Trochlear nerve

Motor function

Innervation of superior oblique muscle.

Anatomy

1. Intra-axial segment

The trochlear nucleus is located in the paramedian midbrain at the level of the inferior colliculus, dorsal to the medial longitudinal fasciculus (MLF) and anterior to the cerebral aqueduct.

The fascicles of the trochlear nerve course around the cerebral aqueduct and decussate within the superior medullary velum. Each trochlear nerve thus innervates the contralateral superior oblique muscle.

The trochlear is the only cranial nerve to exit from the dorsal surface of the brainstem.
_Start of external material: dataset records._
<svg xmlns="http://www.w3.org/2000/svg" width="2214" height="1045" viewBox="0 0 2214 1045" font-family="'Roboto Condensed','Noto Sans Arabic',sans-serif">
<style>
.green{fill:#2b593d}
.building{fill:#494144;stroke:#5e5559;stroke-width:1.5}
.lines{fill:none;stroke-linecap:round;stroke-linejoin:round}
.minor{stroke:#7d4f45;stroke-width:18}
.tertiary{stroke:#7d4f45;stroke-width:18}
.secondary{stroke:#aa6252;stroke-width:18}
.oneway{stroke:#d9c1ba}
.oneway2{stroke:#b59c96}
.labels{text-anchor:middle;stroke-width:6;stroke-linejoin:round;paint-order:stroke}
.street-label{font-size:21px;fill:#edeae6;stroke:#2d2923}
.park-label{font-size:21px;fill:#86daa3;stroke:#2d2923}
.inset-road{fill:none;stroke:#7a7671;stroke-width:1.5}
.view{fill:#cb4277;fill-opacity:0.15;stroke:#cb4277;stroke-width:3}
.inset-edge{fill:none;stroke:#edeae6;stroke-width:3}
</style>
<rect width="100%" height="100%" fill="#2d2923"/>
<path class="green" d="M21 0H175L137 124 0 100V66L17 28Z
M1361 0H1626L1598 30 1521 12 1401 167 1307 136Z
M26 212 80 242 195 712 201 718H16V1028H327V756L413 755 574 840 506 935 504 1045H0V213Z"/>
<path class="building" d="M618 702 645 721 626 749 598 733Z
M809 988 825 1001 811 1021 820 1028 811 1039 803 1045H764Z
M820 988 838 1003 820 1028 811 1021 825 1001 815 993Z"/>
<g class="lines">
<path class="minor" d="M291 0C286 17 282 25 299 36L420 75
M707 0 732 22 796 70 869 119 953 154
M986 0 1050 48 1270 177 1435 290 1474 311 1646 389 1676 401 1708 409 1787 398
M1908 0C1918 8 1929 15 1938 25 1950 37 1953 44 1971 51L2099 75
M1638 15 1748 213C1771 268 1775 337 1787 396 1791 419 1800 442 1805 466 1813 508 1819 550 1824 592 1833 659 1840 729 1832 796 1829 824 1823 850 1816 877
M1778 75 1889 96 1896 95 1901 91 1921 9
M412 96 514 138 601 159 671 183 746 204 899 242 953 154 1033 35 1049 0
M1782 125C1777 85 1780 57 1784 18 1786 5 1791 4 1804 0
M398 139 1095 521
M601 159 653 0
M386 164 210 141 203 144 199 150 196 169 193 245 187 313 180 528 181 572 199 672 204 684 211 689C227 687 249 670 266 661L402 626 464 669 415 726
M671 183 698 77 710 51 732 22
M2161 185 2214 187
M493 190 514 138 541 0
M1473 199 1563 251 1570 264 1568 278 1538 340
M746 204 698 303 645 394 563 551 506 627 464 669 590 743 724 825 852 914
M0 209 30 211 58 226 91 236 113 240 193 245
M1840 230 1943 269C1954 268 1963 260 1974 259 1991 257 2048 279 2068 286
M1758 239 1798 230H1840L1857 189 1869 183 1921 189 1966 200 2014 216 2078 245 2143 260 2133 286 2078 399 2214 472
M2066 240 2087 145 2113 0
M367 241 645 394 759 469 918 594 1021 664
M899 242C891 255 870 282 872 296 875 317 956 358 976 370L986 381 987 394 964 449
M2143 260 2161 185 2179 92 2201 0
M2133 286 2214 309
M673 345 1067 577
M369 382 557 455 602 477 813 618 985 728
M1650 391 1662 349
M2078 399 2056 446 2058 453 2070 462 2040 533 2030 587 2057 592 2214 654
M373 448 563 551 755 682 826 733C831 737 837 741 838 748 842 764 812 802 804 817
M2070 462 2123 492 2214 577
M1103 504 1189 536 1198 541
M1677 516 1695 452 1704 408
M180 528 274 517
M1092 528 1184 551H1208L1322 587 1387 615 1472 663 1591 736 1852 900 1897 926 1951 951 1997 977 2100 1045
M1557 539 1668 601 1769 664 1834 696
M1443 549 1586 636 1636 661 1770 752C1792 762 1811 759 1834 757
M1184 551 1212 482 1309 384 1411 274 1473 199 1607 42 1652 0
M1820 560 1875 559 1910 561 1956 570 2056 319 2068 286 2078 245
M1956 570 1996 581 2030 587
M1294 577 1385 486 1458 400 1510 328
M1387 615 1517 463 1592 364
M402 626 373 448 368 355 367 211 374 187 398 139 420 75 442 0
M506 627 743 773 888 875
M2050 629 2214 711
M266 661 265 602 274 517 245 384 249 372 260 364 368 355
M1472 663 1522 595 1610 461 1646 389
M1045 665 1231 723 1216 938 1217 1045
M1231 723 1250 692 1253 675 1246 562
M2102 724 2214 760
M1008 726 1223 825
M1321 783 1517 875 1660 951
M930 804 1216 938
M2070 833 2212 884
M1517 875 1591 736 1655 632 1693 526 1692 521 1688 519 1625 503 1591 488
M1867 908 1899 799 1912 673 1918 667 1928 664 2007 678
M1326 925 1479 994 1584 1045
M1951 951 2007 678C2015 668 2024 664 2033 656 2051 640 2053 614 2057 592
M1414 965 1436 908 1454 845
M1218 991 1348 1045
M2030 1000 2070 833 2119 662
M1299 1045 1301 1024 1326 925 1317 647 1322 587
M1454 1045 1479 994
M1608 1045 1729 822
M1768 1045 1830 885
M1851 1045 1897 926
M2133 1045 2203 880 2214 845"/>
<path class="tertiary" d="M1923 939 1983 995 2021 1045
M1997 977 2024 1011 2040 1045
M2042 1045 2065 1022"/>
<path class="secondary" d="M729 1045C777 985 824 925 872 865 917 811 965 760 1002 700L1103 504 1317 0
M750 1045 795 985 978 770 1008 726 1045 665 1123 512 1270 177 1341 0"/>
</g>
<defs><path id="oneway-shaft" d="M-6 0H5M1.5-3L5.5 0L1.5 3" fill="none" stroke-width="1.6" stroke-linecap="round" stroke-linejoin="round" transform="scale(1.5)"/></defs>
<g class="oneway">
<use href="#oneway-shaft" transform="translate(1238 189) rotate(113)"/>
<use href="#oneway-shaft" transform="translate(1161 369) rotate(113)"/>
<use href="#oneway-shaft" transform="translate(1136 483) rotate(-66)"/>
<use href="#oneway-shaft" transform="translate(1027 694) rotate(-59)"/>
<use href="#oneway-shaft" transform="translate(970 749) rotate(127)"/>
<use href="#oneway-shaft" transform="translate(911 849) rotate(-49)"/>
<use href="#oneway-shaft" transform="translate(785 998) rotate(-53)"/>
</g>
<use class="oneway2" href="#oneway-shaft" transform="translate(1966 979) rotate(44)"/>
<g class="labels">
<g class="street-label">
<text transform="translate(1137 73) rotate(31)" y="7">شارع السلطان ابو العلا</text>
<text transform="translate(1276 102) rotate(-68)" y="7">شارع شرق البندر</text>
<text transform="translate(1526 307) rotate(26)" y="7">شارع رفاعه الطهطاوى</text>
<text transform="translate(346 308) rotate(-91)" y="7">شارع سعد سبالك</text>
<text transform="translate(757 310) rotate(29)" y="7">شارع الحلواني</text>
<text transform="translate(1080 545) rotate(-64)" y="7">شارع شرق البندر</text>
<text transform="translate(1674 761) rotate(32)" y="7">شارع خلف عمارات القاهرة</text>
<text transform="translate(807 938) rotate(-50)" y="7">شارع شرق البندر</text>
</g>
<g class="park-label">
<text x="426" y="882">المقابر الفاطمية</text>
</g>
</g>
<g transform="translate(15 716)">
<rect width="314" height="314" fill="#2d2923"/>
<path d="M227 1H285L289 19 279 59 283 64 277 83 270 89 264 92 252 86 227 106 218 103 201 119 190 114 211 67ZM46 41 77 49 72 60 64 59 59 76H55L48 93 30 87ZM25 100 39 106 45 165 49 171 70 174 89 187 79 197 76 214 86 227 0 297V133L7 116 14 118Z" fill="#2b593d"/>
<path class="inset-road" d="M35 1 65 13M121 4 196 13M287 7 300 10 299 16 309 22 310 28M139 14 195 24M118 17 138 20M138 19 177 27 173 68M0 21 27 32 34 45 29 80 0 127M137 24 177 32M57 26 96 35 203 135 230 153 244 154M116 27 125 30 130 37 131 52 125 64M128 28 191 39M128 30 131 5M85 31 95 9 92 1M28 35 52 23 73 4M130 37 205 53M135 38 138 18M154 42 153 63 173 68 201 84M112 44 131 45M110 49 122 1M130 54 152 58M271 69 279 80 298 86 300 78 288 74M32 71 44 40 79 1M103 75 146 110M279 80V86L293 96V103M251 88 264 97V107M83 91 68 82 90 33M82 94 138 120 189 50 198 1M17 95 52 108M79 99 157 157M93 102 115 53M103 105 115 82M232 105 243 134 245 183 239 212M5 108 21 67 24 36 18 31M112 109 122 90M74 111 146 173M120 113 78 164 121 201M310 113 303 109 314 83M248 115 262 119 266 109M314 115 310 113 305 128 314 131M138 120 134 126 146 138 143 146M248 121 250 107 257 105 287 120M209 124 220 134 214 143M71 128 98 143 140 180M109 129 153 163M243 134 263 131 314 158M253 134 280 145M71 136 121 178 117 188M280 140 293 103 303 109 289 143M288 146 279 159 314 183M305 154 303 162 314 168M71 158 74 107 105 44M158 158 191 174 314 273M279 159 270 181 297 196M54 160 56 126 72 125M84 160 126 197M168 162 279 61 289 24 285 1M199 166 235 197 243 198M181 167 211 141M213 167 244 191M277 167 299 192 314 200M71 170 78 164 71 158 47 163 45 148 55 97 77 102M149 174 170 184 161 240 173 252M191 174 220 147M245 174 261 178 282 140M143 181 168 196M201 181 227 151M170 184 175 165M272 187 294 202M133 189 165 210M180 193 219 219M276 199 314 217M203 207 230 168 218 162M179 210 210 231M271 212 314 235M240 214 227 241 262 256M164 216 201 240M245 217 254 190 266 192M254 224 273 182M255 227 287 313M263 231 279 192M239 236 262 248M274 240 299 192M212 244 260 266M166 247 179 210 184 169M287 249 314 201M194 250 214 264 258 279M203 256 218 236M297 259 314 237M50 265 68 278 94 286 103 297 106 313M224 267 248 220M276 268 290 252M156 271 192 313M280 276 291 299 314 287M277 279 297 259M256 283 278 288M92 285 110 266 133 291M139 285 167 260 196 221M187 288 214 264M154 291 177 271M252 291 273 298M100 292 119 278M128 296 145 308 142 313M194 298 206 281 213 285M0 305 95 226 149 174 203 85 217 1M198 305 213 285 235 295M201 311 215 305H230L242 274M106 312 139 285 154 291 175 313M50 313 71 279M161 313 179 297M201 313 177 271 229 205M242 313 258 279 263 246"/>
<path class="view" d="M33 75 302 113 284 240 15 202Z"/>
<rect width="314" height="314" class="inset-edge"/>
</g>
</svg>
It exists just inferior to the inferior colliculus.

2. Cisternal segment

The trochlear nerve courses within the ambient cistern, under the tentorium cerebelli. It passes between the posterior cerebral (PCA) and superior cerebellar (SCA) arteries, inferolateral to the oculomotor nerve. It penetrates the dura and enters the lateral wall of the cavernous sinus, inferior to the oculomotor nerve.

3. Cavernous segment

The trochlear nerve courses within the wall of the cavernous sinus, inferior to oculomotor nerve, superior to abducens nerve and the ophthalmic and maxillary branches of the trigeminal nerve and lateral to the internal carotid artery (ICA).

4. Extracranial segment

The trochlear nerve enters the orbit throug the superior orbital fissure and it runs medially to the oculomotor nerve.
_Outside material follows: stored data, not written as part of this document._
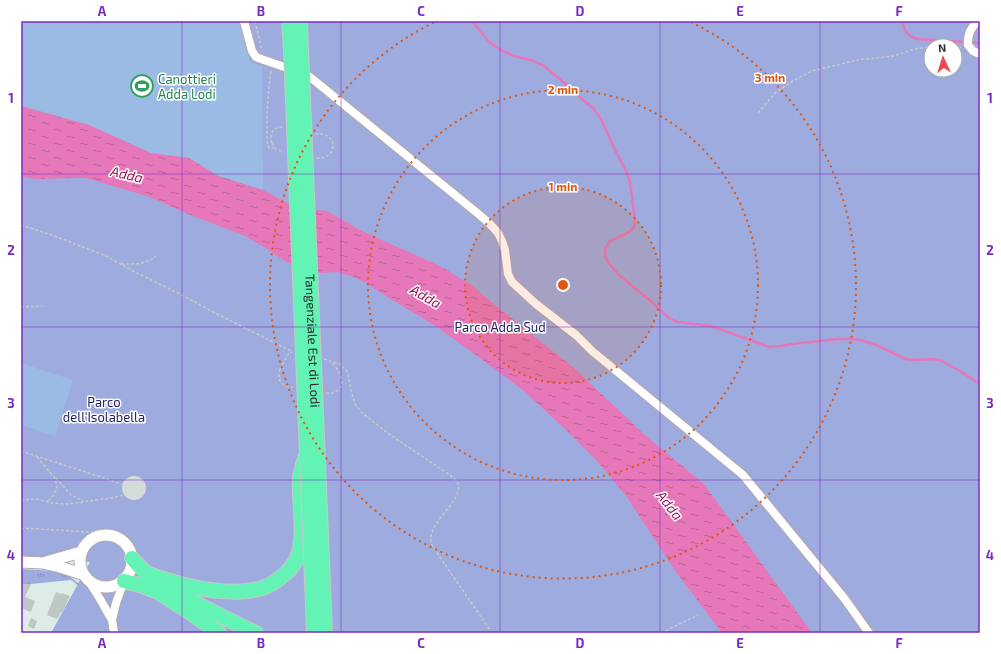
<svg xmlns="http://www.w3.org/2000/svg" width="1001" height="654" viewBox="0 0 1001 654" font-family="'Exo 2',sans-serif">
	<defs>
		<pattern id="grass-tufts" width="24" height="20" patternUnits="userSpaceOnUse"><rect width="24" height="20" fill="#9eabde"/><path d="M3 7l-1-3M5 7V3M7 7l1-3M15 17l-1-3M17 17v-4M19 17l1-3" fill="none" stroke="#818bb4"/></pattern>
		<pattern id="water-ripples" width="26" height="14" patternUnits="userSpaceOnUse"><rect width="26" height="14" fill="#e678ba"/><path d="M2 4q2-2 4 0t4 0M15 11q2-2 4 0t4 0" fill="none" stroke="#bb6397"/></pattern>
	</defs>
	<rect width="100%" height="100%" fill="#deece8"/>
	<path fill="url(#grass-tufts)" d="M21,569L57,571L67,574L90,593V594L71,580L31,584H21Z"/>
	<path fill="#9eabde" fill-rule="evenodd" d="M21,21H980V633H51L90,562L21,557ZM931,46H955V70H931Z"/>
	<path fill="#9bbbe5" d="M21,21H69L86,23L97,24L119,21H240L250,62L262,66L263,190L218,176L189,158L151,153L89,125L21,106Z
		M21,363L73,380L55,436L21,425Z"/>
	<path fill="#d4dcda" d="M122 488a12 12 0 1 1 24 0a12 12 0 1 1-24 0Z"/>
	<path fill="url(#water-ripples)" d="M21,106L89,125L151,153L189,158L218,176L263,190L297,208L327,211L362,231L442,267L473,286L491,302L574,368L645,435L704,484L812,633H722L676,572L626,496L597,461L564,428L524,391L477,356L437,327L381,293L368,284L354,277L336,272L321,273L305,271L283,260L264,247L245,236L188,214L150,197L86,178H75L38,179L21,177Z"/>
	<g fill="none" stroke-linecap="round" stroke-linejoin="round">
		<path stroke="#e678ba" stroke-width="2.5" d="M472,21L490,43L503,51L514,56L534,61L544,66L574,91L584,101L593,108L601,119L615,150L626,171L630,182L634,212L635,220L634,227L629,232L610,241L605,249V256L609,264L619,275L654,304L669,318L678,322L711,326L769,347L781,346L793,344L838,339H849L861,340L876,345L906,359L917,360L931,359L940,360L960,371L980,384
			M902,21C905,32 906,35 917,39L980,43"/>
	</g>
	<path fill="#bdc7c4" d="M21,584H31L25,597L35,601L31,612L21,608Z
		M56,592L61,594L62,593L70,596L62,613L61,612L57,619L47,615Z
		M31,618L37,621L34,629L28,626Z"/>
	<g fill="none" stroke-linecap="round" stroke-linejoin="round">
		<g stroke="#b6abab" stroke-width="10">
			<path id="street" d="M244,21L252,51L256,57L264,60L296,71L310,77L476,212L489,223L498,233L502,241L505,250L508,274L512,282L536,304L576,335L592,351L743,475L844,598L869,633
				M978,21C971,28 967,34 968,45L973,51L980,54
				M90,583L100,599L112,620
				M114,633L112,620L116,603L124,581"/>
		</g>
		<g stroke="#b6abab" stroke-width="13">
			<path id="secondary" d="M80 561a26 26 0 1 1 52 0a26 26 0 1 1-52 0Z
				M21,562L43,563L60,567L82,574
				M46,562L81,552"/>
		</g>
		<g stroke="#c8c8c8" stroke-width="16">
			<path id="highway" d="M289,21L291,50
				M300,21L301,49
				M132,558C149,579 169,588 192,601C213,612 234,623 256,633
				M146,573C179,585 224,597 259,589C269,587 277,581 285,574C294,566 300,555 301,543C303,527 301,510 300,494C300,487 299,480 301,473C302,467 304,461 306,456
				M124,581L143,586L171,597
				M161,594L188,611L219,633"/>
		</g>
		<path stroke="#c8c8c8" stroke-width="1.5" stroke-dasharray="3 2" stroke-linecap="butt" d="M255,21L262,51
			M955,48L961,47
			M271,71C268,91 267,110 267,130C267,136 266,143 269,148H274
			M758,113L776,92L793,81L812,71L857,60L894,56L914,49L931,47
			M315,134C338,130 340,161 315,158
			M272,143L276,149L284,152
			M21,225L52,235L106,256L133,271L178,293L217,314L291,351
			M121,264C135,264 145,265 156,256
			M21,307L42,306
			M324,359L340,364L347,371L353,398L355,404L361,412L389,434L450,475C453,478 457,480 458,484C463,501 428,522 431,541C431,544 433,545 433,547L492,633
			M280,369L288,354L292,352
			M326,393C331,394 334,393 338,390C347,382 337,368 331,361
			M21,451L122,484
			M37,457L54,477C59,487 56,494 48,501
			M56,478L71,495L83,501
			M21,500L36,499L53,503L68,504L111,498L124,495
			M21,528L90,532L101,535
			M661,633L698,615"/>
		<use href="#street" stroke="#fff" stroke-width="8"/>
		<use href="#secondary" stroke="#fff" stroke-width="11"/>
		<use href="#highway" stroke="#62f3b5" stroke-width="14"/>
		<g stroke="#c8c8c8" stroke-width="16" stroke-linecap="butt">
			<g id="highway-bridge">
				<path id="s1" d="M301,49L325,633"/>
				<path d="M291,50L314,633"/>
			</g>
		</g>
		<path stroke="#c8c8c8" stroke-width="1.5" stroke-dasharray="3 2" stroke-linecap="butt" d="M272,143C269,134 273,127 283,127
			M280,369C277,380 281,387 293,387"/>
		<use href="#highway-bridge" stroke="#62f3b5" stroke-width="14"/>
	</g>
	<path fill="none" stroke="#7b2cbf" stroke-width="1" stroke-opacity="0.55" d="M182,21V633M341,21V633M500,21V633M660,21V633M820,21V633M21,174H980M21,327H980M21,480H980"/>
	<circle cx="563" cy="285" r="98" fill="#df570e" fill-opacity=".12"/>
	<g fill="none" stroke="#df570e" stroke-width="2" stroke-dasharray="2 4">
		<circle cx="563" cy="285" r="98"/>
		<circle cx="563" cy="285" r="195"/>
		<path d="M691 22A293 293 0 1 1 435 22"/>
	</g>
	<defs>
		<g id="stadium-ring" transform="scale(1.15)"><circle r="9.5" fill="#fff" stroke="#2e9e5b" stroke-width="1.5"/><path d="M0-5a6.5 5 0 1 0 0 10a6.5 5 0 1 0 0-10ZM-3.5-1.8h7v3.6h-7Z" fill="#2e9e5b"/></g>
	</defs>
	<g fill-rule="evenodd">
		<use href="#stadium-ring" x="142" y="86"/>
	</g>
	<g text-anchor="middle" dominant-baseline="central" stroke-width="3" stroke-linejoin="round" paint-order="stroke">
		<g font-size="13" fill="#27864d" stroke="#fff" text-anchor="start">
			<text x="158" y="79">Canottieri<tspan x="158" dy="15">Adda Lodi</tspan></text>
		</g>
		<g font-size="13" fill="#1f2463" stroke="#fff">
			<text x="500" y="327">Parco Adda Sud</text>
			<text x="104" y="402">Parco<tspan x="104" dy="15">dell'Isolabella</tspan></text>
		</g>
		<g font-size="13" fill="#2b2b2b" stroke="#fff">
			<text stroke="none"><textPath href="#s1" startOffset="292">Tangenziale Est di Lodi</textPath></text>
		</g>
		<g font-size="14" font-style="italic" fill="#931757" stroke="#fff">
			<text transform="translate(127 174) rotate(13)">Adda</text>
			<text transform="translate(426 296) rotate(30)">Adda</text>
			<text transform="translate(670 505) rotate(52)">Adda</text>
		</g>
	</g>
	<circle cx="563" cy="285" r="6" fill="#df570e" stroke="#fff" stroke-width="2"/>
	<g font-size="12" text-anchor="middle" font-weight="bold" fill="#df570e" stroke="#fff" stroke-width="3" stroke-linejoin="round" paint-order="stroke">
		<text x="770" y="82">3 min</text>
		<text x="563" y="94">2 min</text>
		<text x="563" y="191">1 min</text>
	</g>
	<rect width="1001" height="654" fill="none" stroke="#ffffff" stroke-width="44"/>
	<g transform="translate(943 58) rotate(356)"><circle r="19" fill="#ffffff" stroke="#aaaaaa"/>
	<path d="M0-3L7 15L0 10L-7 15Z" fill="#ed4951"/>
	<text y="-6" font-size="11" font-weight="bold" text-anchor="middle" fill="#2b2b2b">N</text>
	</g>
	<rect x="22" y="22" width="957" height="610" fill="none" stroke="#7b2cbf" stroke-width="1.5"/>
	<g font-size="13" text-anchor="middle" font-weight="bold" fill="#7b2cbf">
		<text x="102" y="16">A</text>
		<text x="261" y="16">B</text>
		<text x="421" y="16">C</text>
		<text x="580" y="16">D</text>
		<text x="740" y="16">E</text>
		<text x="899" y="16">F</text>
		<text x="11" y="103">1</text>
		<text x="990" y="103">1</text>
		<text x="11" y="255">2</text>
		<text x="990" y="255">2</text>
		<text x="11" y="408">3</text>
		<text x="990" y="408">3</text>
		<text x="11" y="560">4</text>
		<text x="990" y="560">4</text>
		<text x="102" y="648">A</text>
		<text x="261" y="648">B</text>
		<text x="421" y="648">C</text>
		<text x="580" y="648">D</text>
		<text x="740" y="648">E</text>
		<text x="899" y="648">F</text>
	</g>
</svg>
It passes above the annulus of Zinn, contrary to oculomotor and abducens which pass through it.

It innervates the superior oblique muscle.

Clinical implications

  • Trochlear nerve palsy causes paralysis of the superior oblique muscle which results in extorsion (outward rotation) of the affected eye and weaknes of downward gaze. The patient often tilts the head away from the affected side to ameliorate the resulting vertical diplopia.
  • To find the side of the lesion:
    1. Find the side of hypertropia
    2. Determine if hypertropia is greater on left or right gaze
    3. Determine if hypertropia is greater on left or right head tilt
    4. Determine if the vertical separation is greater in upgaze or downgaze
    5. Check for cyclotropia
  • The trochear nerve is the thinnest and second longest (~7.5 cm) cranial nerve after vagus. The most common cause of trochlear palsy is head trauma. If unilateral trochlear nerve palsy occurs after head trauma, bilateral trochlear nerve palsy should always be considered.
  • Bilateral fourth nerve palsy presents with crossed hypertropia (the right eye is higher on left gaze, the left eye is higher on right gaze), excyclotorsion of 10° or greater (each eye rotates outwardly on Maddox rod test) and a large (≥25 D) V-pattern of strabismus.
  • Less common causes of trochlear nerve palsy are brainstem or orbital tumor, PCA or SCA aneurysms, stroke and cavernous sinus thrombosis.